The Role and Regulation of Clearing Brokers-Revisited
The Business Lawyer, 2020
46 Pages Posted: 9 Sep 2020
Date Written: July 29, 2020
This article focuses on the liability of clearing brokers to introduced customers for the misconduct of their introducing firms. To delineate this liability, the article describes the distinct and separate responsibilities and functions of clearing and introducing firms in relation to transactions in introduced accounts. The article examines the key events that led Congress, in 1975, to mandate the U.S. Securities and Exchange Commission (“SEC”) to facilitate the establishment of a new and robust clearance and settlement system in the wake of the collapse of the prior, largely manual, system during the Paper Crunch crisis of the late 1960s and early 1970s as well as the resulting regulatory framework facilitated by the SEC between 1975 and 1982 that governs clearing brokers to this day.
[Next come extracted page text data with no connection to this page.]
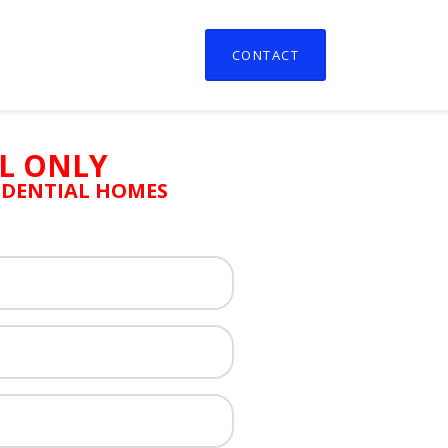
CONTACT
L ONLY
SIDENTIAL HOMES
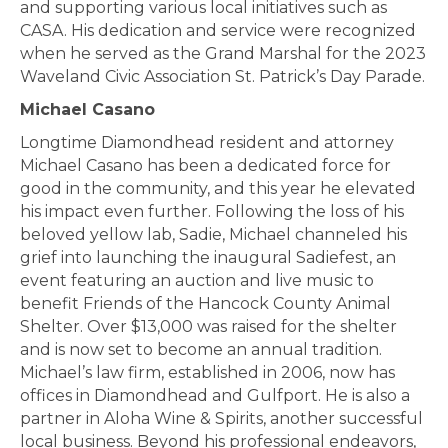
and supporting various local initiatives such as
CASA. His dedication and service were recognized
when he served as the Grand Marshal for the 2023
Waveland Civic Association St. Patrick’s Day Parade.
Michael Casano
Longtime Diamondhead resident and attorney
Michael Casano has been a dedicated force for
good in the community, and this year he elevated
his impact even further. Following the loss of his
beloved yellow lab, Sadie, Michael channeled his
grief into launching the inaugural Sadiefest, an
event featuring an auction and live music to
benefit Friends of the Hancock County Animal
Shelter. Over $13,000 was raised for the shelter
and is now set to become an annual tradition.
Michael’s law firm, established in 2006, now has
offices in Diamondhead and Gulfport. He is also a
partner in Aloha Wine & Spirits, another successful
local business. Beyond his professional endeavors,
The article discusses the specific SEC and securities industry rules that form the core of this regulatory framework, which has guided the prevailing case-law on the liability of clearing brokers. The article also examines the more recent theories of clearing broker liability under the Bankruptcy Code and under state blue sky laws — theories that diverge from and conflict with prevailing case-law. The article briefly discusses why claimants in arbitration seem to have a higher success rate against clearing brokers than plaintiffs do in court with respect to the same or similar claims. The article concludes with the observation that conflicting standards of conduct and liability in the area of clearing broker regulation and case-law are fundamentally undesirable and that such conflicts should be mitigated or eliminated in deference to the federal regulatory framework established between 1975 and 1982 and refined and strengthened to date.